The next rocket powered aircraft of notable merit was the United States Air Force X-15. This aircraft broke several records in the 1960s. Several of the flights went down in history as space flight because they surpassed altitudes of 50 miles. The pilots that piloted these particular flights were awarded status as Astronauts. As in the flight of the Bell X-1 aircraft being carried under the wing of a modified B-29, the X-15 was carried into flight under the wing of a B-52. The maximum speed attained during flight was Mach 6.72.
Another rocket powered aircraft that isn't heard of much is the Boeing X43A. It achieved speeds of Mach 10. Due to its engine design, it could travel at higher speeds than the conventional engines. This plane has not been discussed as much probably because it is an unmanned aircraft. These test aircraft were not designed to land but would crash into the ocean after completion of their test flights.
The last plane that we will discuss is the Blackbird (The Lockheed SR-71). The Blackbird was designed to be a long range reconnaissance plane. It's speed was Mach 3. It's initial flight was in 1964 and it was in operation until 1998. It was designed to lessen the detection by radar. The plane flew so high that none were ever shot down do to it's ability to accelerate out of range.

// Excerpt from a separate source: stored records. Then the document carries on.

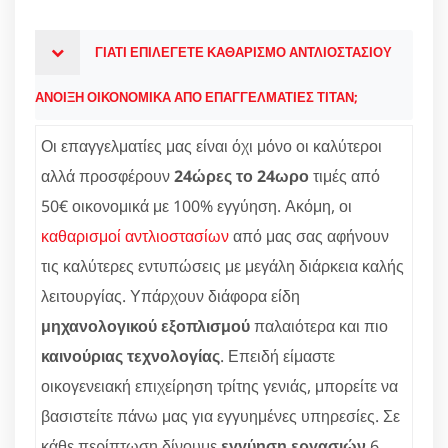
ΓΙΑΤΙ ΕΠΙΛΕΓΕΤΕ ΚΑΘΑΡΙΣΜΟ ΑΝΤΛΙΟΣΤΑΣΙΟΥ
ΑΝΟΙΞΗ ΟΙΚΟΝΟΜΙΚΑ ΑΠΟ ΕΠΑΓΓΕΛΜΑΤΙΕΣ ΤΙΤΑΝ;
Οι επαγγελματίες μας είναι όχι μόνο οι καλύτεροι
αλλά προσφέρουν
24ώρες το 24ωρο
τιμές από
50€ οικονομικά με 100% εγγύηση. Ακόμη, οι
καθαρισμοί αντλιοστασίων
από μας σας αφήνουν
τις καλύτερες εντυπώσεις με μεγάλη διάρκεια καλής
λειτουργίας. Υπάρχουν διάφορα είδη
μηχανολογικού εξοπλισμού
παλαιότερα και πιο
καινούριας τεχνολογίας
. Επειδή είμαστε
οικογενειακή επιχείρηση τρίτης γενιάς, μπορείτε να
βασιστείτε πάνω μας για εγγυημένες υπηρεσίες. Σε
κάθε περίπτωση δίνουμε
εγγύηση εργασιών
6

The SR-71 didn't have a long history and it was the predecessor to the Stealth aircraft we see today. The frame was made out of Titanium (which was bought from the USSR during the height of the cold war). The skin was loose and would expand to the correct dimension after it had warmed up after it was airborne. This meant it had to take off with minimum fuel, its skin had to expand and close the gaps then it would be refueled in the air. The plane had a lot of uniqueness about it that made it expensive to operate. The plane ceased operation in 1998.
These are just 4 of the many rocket powered aircraft that are shaping our futures in aviation. The design, the experimentation and the application is why we are where we are now in aviation. This isn't just about the military applications but this research is what gives us the commercial applications as well. Maybe in our lifetime, we will be able to vacation on the moon.